The result should be an exact copy of the data, free of pictures.

PROVIDED DATA:

☆ ☆ ☆

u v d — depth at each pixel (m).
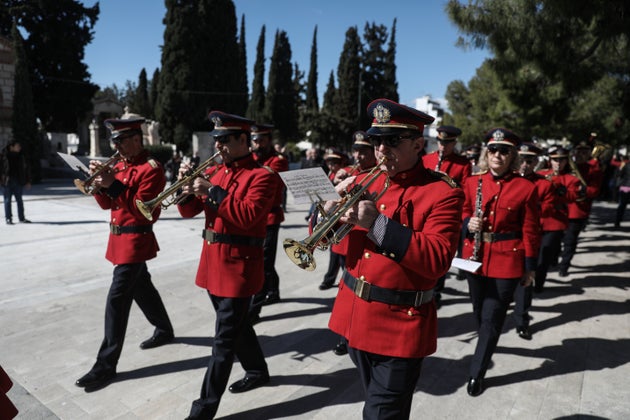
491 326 3.36
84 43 26.02
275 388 3.31
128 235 3.38
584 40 7.09
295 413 3.00
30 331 4.18
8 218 9.11
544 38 6.67
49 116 26.42
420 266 1.85
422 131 2.04
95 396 3.16
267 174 3.01
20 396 3.13
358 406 3.10
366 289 2.05
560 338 4.29
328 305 5.05
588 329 4.50
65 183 18.70
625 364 3.77
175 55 29.14
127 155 3.48
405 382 2.03
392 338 2.02
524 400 3.21
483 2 6.97
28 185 9.34
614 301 5.35
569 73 7.02
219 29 30.41
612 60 7.68
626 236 9.60
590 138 6.62
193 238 8.26
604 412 3.07
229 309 2.91
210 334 4.20
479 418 2.99
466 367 3.69
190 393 3.22
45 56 24.70
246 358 3.24
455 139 5.50
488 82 22.08
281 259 7.14
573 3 5.89
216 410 2.83
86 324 4.35
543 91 8.80
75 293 5.18
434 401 3.18
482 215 3.54
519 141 3.68
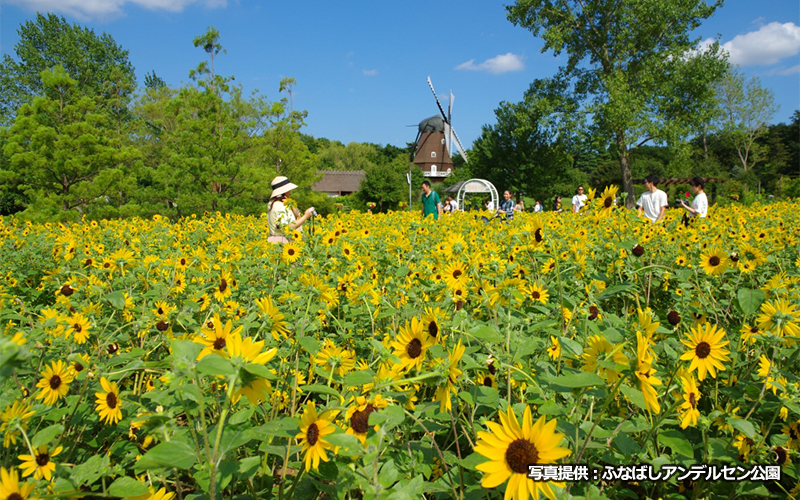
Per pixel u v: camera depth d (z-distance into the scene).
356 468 1.41
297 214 6.27
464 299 2.91
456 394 1.56
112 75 43.84
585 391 1.68
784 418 1.94
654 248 4.90
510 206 12.59
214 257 4.92
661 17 26.02
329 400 2.00
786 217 8.91
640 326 1.84
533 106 29.98
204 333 1.54
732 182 33.69
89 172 17.64
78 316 2.43
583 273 3.37
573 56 28.73
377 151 96.81
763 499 1.91
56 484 1.33
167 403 1.77
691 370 1.71
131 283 3.53
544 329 2.45
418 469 1.70
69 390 2.26
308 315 2.48
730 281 3.86
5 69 47.75
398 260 4.09
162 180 19.19
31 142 16.98
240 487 1.89
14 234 8.88
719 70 25.97
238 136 20.75
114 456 1.99
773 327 2.20
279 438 1.91
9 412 1.56
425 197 10.65
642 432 1.90
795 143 61.44
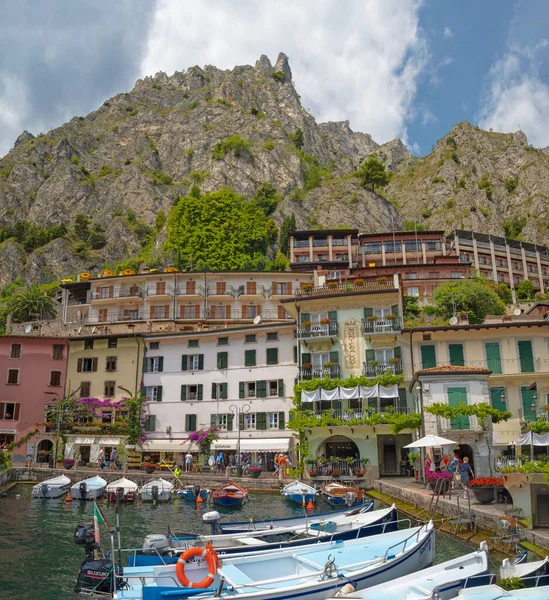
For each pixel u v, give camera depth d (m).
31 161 187.88
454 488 32.00
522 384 43.88
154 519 31.30
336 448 47.97
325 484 38.78
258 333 53.66
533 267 128.25
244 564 18.55
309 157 185.62
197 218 112.75
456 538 23.94
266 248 117.00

☆ ☆ ☆

ANSWER FOR THE TASK:
u v d — depth at each pixel (m).
491 326 3.36
84 43 26.02
275 388 3.31
128 235 3.38
584 40 7.09
295 413 3.00
30 331 4.18
8 218 9.11
544 38 6.67
49 116 26.42
420 266 1.85
422 131 2.04
95 396 3.16
267 174 3.01
20 396 3.13
358 406 3.10
366 289 2.05
560 338 4.29
328 305 5.05
588 329 4.50
65 183 18.70
625 364 3.77
175 55 29.14
127 155 3.48
405 382 2.03
392 338 2.02
524 400 3.21
483 2 6.97
28 185 9.34
614 301 5.35
569 73 7.02
219 29 30.41
612 60 7.68
626 236 9.60
590 138 6.62
193 238 8.26
604 412 3.07
229 309 2.91
210 334 4.20
479 418 2.99
466 367 3.69
190 393 3.22
45 56 24.70
246 358 3.24
455 139 5.50
488 82 22.08
281 259 7.14
573 3 5.89
216 410 2.83
86 324 4.35
543 91 8.80
75 293 5.18
434 401 3.18
482 215 3.54
519 141 3.68
Per pixel u v: camera depth d (z-distance into the scene).
356 468 1.41
297 214 6.27
464 299 2.91
456 394 1.56
112 75 43.84
585 391 1.68
784 418 1.94
654 248 4.90
510 206 12.59
214 257 4.92
661 17 26.02
329 400 2.00
786 217 8.91
640 326 1.84
533 106 29.98
204 333 1.54
732 182 33.69
89 172 17.64
78 316 2.43
583 273 3.37
573 56 28.73
377 151 96.81
763 499 1.91
56 484 1.33
167 403 1.77
691 370 1.71
131 283 3.53
544 329 2.45
418 469 1.70
69 390 2.26
308 315 2.48
730 281 3.86
5 69 47.75
398 260 4.09
162 180 19.19
31 142 16.98
240 487 1.89
14 234 8.88
719 70 25.97
238 136 20.75
114 456 1.99
773 327 2.20
279 438 1.91
9 412 1.56
425 197 10.65
642 432 1.90
795 143 61.44
For each pixel u v, give camera depth d (m).
31 161 187.88
454 488 32.00
522 384 43.88
154 519 31.30
336 448 47.97
325 484 38.78
258 333 53.66
533 267 128.25
244 564 18.55
309 157 185.62
197 218 112.75
456 538 23.94
266 248 117.00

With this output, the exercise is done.